Except they wouldn't find her comp, and not only because having the recipe in hand would be too easy. "You said she was ready to board her return flight. Then she'd already made and deployed her device. As a security measure, I'll bet she tossed the comp into a recycling bin."
Like Anisha Chatterjee, reduced to organic feedstock on a distant, contaminated rock. I shuddered.
"The locals will keep looking," Andy said. "And they'll hunt for devices like what those miners found. A bomb squad is being dispatched to L5 as we speak."
"If anyone finds a bomb," I predicted, "it'll be set with a long delay. For maximum impact, and to give minimum warning, they'll aim to strike everywhere at once."
"Scary," Andy said, "but logical. And a silver lining, too, if correct. It'd mean we have time. Anyone in the cabal going to the Belt will be awhile yet in transit. Before they get there, maybe we'll have another face or three to search for. The intel types are tracking down Darin's known associates, and the neighborhood tree huggers, and recent university dropouts to see who among them also dropped off the grid."
Maureen came over to sit beside me on the sofa. "That was Andy's news. There was something you wanted to bring up."
"I know I can trust you both." Her, for saving my life. Him, for introducing me to the highest levels of counterterrorism. To not rescue me, or to not make those introductions, would have been simple enough.
"But you trust no one else," Andy completed. "Yes, this has been hard. Yes, we're not out of the woods. But you can let down a bit. I'll grant you the L5 action wasn't a complete success, but it's progress. The rest of the terrorists are doubtless flying a lot farther. The spooks have time to find any device at L5, to identify Darin's accomplices, to sort out this whole mess."
I downed my shot, and raised the empty glass for a refill.

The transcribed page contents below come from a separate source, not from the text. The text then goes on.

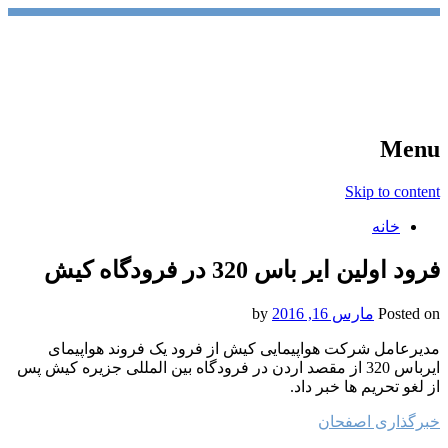
آخرین اخبار ورزشی
خبر
Menu
Skip to content
خانه
فرود اولین ایر باس 320 در فرودگاه کیش
Posted on
مارس 16, 2016
by
مدیرعامل شرکت هواپیمایی کیش از فرود یک فروند هواپیمای
ایرباس 320 از مقصد اردن در فرودگاه بین المللی جزیره کیش پس
از لغو تحریم ها خبر داد.
خبرگذاری اصفحان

Andy delivered it, and I downed that, too. "And who will sort out matters within the company?"
"What do you mean?' Maureen asked.
Andy's eyes just narrowed.
I said, "Darin knew that his father's crew was in detention, incommunicado. And he wasn't surprised when I said that rock had been evacuated."
Andy stiffened. "No. You can't believe that."
"I can," I said. "I do. There is a leak. Someone inside the company is involved in this mess. Somebody well-placed, high up, because no one else would have known those things."
"On Ceres?" Maureen asked.
I shook my head. "Here on Earth, I have to believe. No need to coerce Les Hodges to do their field trial if they had had a collaborator on Ceres. Or anywhere else in space."
"Then what . . .?" Andy trailed off, his face ashen.
"What do we do?" I said. "We three get back to work. We have our own private investigation to run. And we dare not fail."
Because if we did, the toll would be a lot higher than two dead.